In the meantime, here's a look at the 2018 Giants.
MVP-to-be: Odell Beckham Jr.
The Giants didn't guarantee him $65 million because they like his hair. They're counting on 90 catches, 1,300 yards and 10-plus touchdowns, and more than a few big, game-breaking plays. Anyone who saw the offense without him last year knows the Giants just can't move the ball without him. Sterling Shepard is a nice No. 2 receiver, but he can't carry the offense. With all due respect to the 37-year-old quarterback, this is Beckham's offense. This is Beckham's team.
Under the radar star: Kareem Martin
The linebacker, who came from Arizona to join his old defensive coordinator, James Bettcher, has been a strong presence on the outside. Olivier Vernon has been more active as a pass rusher, but when he's healthy he also might end up getting more attention from blockers. The 26-year-old Martin has only had 4 1/2 sacks in his four NFL seasons. That number may go way up.
Rookie to watch: Saquon Barkley
He was "touched by the hand of God" and is expected to be a future Hall of Famer, as Gettleman said, and is so good the Giants passed on their quarterback of the future to draft him. No pressure, kid. Hope that hamstring is OK.

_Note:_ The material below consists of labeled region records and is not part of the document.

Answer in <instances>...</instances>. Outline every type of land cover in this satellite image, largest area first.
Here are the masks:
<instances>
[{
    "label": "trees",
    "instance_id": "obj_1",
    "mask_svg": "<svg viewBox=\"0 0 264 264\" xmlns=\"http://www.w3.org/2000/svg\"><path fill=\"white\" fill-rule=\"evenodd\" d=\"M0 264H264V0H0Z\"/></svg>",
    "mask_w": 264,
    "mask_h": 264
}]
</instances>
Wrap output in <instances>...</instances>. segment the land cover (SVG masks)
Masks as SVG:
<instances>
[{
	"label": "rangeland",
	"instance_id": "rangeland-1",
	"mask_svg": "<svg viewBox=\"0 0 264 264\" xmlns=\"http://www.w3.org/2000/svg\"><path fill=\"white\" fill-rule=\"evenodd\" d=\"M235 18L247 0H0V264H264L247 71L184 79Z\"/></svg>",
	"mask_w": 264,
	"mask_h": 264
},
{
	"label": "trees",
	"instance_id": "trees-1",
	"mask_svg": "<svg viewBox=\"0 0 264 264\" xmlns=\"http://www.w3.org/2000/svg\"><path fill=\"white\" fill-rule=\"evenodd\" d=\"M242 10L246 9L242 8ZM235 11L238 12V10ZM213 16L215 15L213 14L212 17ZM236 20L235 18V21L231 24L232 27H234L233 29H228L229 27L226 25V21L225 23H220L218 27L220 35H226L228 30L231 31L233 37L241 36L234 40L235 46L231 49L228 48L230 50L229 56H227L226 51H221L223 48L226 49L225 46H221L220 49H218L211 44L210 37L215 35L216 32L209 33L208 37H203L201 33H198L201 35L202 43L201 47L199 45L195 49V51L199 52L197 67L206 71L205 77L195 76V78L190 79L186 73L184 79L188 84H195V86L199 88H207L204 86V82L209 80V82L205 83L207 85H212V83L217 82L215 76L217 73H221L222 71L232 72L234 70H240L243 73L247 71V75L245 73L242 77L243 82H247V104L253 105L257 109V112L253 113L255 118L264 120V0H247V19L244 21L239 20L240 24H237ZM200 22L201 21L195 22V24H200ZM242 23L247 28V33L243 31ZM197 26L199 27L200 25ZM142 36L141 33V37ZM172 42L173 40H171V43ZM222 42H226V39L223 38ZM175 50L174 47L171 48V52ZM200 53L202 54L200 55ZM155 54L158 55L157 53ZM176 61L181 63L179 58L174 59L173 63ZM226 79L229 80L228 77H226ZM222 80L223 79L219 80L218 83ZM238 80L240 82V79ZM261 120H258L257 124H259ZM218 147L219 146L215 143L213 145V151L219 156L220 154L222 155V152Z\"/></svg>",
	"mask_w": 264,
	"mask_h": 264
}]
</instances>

Rookie to watch (non-Saquon division): B.J. Hill
After all the excitement of Barkley and their second round pick, guard Will Hernandez, Hill got overlooked. But this third-rounder out of N.C. State has been terrific all summer and won a job on the Giants' new-look defensive line. He's an end in the 3-4, but is basically a defensive tackle who has shown the strength to be an effective run stopper. With Hill, nose tackle Damon Harrison and Dalvin Tomlinson, last year's second-round pick, on the line and Vernon and Martin rushing off the edge, the Giants have a chance to be dominant up front.
The player that can't get hurt: Eli Manning
Not that he ever gets hurt, but if he does the Giants will turn to either Alex Tanney, who has made one NFL start, or Kyle Lauletta, a fourth-round pick who last played for the Richmond Spiders. On the bright side, if Manning got hurt early enough, the Giants would be a lock for a top 5 pick in the 2019 NFL Draft.
Biggest concern: The offensive line
It has been atrocious for several seasons, but is it really any better now? The addition of left tackle Nate Solder (for four years, $62 million) immediately makes it better, especially since it pushes the struggling Ereck Flowers to the right side. The Giants also have enormous, Chris Snee-sized hopes for rookie left guard Hernandez. After that, center Jon Halapio and right guard Patrick Omameh are probably upgrades, but Flowers at right tackle is a mystery. The right side remains a work in progress at best.
Underrated position group: The linebackers.
Yes, the linebackers -- the scourge of the Giants (in general) since the days of Carl Banks and Lawrence Taylor. Finally, in a year when they're switching to a 3-4 (in other words, they need more linebackers) the group is pretty good. They traded for Alec Ogletree -- he and B.J. Goodson can be a terrific tandem in the middle. Vernon (likely to miss the opener with an ankle sprain) moves back to linebacker and he and new-addition Kareem Martin look to be a pass-rushing force. Same for Lorenzo Carter, a third-round pick out of Georgia, who has looked great all summer.
Biggest offseason addition: Nate Solder
He is an enormous upgrade over Flowers and the left tackle anchor the Giants have needed probably since their last Super Bowl team. Even if there are issues on the right side of the line, it will be a huge comfort to Manning if he knows his blindside is protected well for a change.
Biggest offseason loss: Dominique Rodgers-Cromartie
He had his issues last year -- he was suspended for a game for violating team rules and he clashed with McAdoo -- but he was well-respected by his teammates, had become a veteran leader and still could play in a limited role. He's on the decline, so he's not a huge loss, but it's amplified because the Giants are very thin at cornerback without him.